Taşcıer, “İçişleri Bakanı’nın Taksim’le ilgili açıklamaları tam manasıyla büyük bir acziyetin göstergesidir. Bu ülkenin güvenliğinden sorumlu Bakanı, 1 Mayıs Taksim’de kutlanırsa güvenliği sağlayamayız diyerek o makamda boşa oturduğunu kameralar karşısında ilan etmiştir. Madem öyle kendisini bugün gereğini yapıp istifa etmeye davet ediyoruz. Eğer 42 bin polisle sokaklarda olacağız deyip de güvenlik endişesi var diye Taksim’i yasaklıyorsanız, o koltukta oturmayın” dedi.
Taşcıer açıklamasının devamında, “Taksim Meydanı’nda 2010’da, 2011’de, 2012’de güvenlik sağlanabiliyordu da bugün mü sağlanamıyor? İstanbul’da daha önce turist yoktu da bugün mü var? Taksim 1 Mayıs’a açık olduğu yıllarda İstanbul’un göbeği değil miydi? O zamanlar trafik yok muydu? Şimdi siz Taksim’i kapalı cezaevine çevirince İstanbul kitlenmeyecek mi? Bunların tümü akla mantığa sığmayan bahanelerdir” ifadesini kullandı.

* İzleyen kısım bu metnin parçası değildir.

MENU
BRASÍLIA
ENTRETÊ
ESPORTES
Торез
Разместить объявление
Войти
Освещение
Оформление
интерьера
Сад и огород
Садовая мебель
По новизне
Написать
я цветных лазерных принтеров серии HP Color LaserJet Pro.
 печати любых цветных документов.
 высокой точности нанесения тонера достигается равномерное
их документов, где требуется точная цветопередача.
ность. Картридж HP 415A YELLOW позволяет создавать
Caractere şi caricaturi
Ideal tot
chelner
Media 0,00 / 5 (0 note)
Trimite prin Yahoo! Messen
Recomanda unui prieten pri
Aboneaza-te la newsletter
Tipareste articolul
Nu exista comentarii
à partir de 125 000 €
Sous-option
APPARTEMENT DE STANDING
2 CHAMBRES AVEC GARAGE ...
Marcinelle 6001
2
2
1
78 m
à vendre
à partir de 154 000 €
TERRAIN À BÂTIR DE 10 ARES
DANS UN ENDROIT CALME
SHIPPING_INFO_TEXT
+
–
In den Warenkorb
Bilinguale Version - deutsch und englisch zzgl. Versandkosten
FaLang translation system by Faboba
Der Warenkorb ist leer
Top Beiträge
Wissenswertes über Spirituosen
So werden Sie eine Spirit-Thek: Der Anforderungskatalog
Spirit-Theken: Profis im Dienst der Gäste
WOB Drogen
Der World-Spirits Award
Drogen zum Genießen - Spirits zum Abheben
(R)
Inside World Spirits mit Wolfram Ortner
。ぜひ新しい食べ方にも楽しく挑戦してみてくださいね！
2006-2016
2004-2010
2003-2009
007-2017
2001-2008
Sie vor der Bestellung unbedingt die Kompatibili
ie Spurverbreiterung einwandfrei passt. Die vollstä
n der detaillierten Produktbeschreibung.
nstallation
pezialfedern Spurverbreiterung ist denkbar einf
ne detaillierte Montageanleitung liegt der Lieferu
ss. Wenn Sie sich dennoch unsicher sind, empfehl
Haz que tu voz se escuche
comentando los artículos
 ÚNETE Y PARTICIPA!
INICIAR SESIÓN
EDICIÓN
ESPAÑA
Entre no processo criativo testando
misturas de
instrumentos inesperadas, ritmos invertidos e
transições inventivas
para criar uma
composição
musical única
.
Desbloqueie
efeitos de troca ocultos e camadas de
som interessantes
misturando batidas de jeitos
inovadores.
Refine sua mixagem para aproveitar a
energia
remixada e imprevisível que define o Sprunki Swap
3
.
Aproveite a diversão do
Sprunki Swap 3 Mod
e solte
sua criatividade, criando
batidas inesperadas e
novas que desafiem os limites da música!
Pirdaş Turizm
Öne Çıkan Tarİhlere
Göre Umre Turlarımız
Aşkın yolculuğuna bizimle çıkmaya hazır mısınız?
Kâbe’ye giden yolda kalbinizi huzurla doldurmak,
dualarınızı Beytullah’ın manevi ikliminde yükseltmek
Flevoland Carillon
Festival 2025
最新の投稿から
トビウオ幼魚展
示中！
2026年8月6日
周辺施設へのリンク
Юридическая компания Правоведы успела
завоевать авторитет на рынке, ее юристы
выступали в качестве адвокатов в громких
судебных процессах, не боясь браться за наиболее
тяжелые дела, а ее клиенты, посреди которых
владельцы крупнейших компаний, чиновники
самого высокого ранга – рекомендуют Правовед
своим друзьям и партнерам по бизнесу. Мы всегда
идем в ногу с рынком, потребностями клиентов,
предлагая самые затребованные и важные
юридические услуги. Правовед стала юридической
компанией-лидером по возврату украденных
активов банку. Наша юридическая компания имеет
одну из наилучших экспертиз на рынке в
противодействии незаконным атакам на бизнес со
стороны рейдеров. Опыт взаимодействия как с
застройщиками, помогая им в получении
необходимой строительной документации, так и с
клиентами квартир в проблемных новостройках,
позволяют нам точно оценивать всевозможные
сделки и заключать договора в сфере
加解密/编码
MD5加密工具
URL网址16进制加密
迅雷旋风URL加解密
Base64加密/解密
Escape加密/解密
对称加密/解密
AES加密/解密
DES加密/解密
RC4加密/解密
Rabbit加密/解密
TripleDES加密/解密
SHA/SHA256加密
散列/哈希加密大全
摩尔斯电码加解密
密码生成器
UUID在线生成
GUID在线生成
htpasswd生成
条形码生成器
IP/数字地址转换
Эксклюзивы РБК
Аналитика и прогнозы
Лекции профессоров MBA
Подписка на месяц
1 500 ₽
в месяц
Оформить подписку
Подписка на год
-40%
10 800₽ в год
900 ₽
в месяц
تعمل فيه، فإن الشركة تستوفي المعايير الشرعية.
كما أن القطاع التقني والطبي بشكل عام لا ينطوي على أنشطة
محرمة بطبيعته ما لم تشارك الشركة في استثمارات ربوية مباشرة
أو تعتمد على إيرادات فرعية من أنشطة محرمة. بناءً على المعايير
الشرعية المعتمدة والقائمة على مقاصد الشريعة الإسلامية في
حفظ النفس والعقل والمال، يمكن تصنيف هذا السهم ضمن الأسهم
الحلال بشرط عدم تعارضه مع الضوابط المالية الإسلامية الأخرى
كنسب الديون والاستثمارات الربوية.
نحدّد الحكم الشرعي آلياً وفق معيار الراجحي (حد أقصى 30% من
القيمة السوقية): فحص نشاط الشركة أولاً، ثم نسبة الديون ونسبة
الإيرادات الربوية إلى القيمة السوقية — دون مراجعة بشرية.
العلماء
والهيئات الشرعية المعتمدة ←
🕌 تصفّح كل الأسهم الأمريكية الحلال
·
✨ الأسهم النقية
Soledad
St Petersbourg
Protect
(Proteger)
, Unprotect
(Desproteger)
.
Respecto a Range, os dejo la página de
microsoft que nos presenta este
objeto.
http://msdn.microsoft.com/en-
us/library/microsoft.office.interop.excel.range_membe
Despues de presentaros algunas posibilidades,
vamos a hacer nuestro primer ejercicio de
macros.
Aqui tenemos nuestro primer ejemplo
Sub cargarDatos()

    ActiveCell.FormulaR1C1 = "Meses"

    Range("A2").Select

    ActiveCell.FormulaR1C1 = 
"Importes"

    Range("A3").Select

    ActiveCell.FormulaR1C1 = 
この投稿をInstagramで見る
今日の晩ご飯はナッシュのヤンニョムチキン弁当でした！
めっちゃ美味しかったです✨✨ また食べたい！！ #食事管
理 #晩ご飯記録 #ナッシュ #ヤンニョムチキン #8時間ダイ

“Koskoca Türkiye Cumhuriyeti en büyük kentinin bir meydanında güvenliği sağlayamayacak durumdaysa vah halimize” diyen Taşcıer, şöyle konuştu:
“Yine terör örgütleri kartına sarılıp algı yaratmaya, yasağa gerekçe uydurmaya çalışıyorlar. Bir kez daha Anayasa Mahkemesi kararını yok sayıyorlar. Yürütme olarak açıkça yargı erkine kafa tutuyorlar. Gündemine Anayasa değişikliğini alan iktidar, bugüne kadar olduğu gibi hala Anayasa’ya uymamakta inat ediyor. Ve Belli ki 31 Mart’ta milletin verdiği cevabı da almış değiller. Biz tekrar ve tekrar ifade ediyoruz, 1 Mayıs Taksim’dir, Taksim 1 Mayıs’tır.”
DW’den Alican Uludağ’ın haberine göre, Anayasa Mahkemesi (AYM), 2014 ve 2015 yıllarında İstanbul Taksim Meydanı’nın 1 Mayıs İşçi Bayramı kutlamalarına yasaklanması ve kutlamak isteyen sendikalara polisin müdahale etmesi nedeniyle iki ayrı hak ihlali kararı verdi. 1 Mayıs 1977’deki kutlamalar sırasında 34 kişinin öldüğü Taksim’in işçiler açısından sembolik anlamı olduğunu belirten mahkeme, “Taksim Meydanı emekçilerin ortak hafızasıdır” demişti.
Yüksek Mahkeme, 12 Ekim 2023’te yaptığı toplantıda başvurucuların toplantı ve gösteri yürüyüşü düzenleme hakkının ihlal edildiğine karar verdi. Her başvurucuya 18’er bin TL manevi tazminat ödenmesine hükmeden mahkeme, kararın bir örneğinin “benzer hak ihlallerinin önlenmesi amacıyla bilgi için” İstanbul Valiliğine, İstanbul Emniyet Müdürlüğüne ve İstanbul Cumhuriyet Başsavcılığına gönderilmesine de karar vermişti.
AYM’nin kararının gerekçesinde, Taksim Meydanı’nın işçiler açısından önemine işaret edildi. Taksim Meydanı’nda 1 Mayıs 1997 İşçi Bayramı kutlamalarına 500 bin kişinin katıldığı anlatılan kararda, bu kutlamalar sırasında yaşanan kargaşa ve gerçek mermilerin kullanılması sonucunda 34 kişinin hayatını kaybettiği, çok sayıda kişinin yaralandığı kaydedildi. Bu tarihten sonra Taksim Meydanı’nın başta işçiler ve sendikalar olmak üzere farklı kesimler için 1 Mayıs kutlamalarında sembolik bir değer kazandığı anlatılan kararda, “Meydana gelen olaylar toplumsal hafızaya kazınmış, uzun yıllar devam eden soruşturmalardan ve yargılamalardan hiç kimse ceza almamıştır. Sendikalar ile devlet yetkililerinin karşılıklı suçlamaları bugüne kadar canlılığını korumuştur” denildi.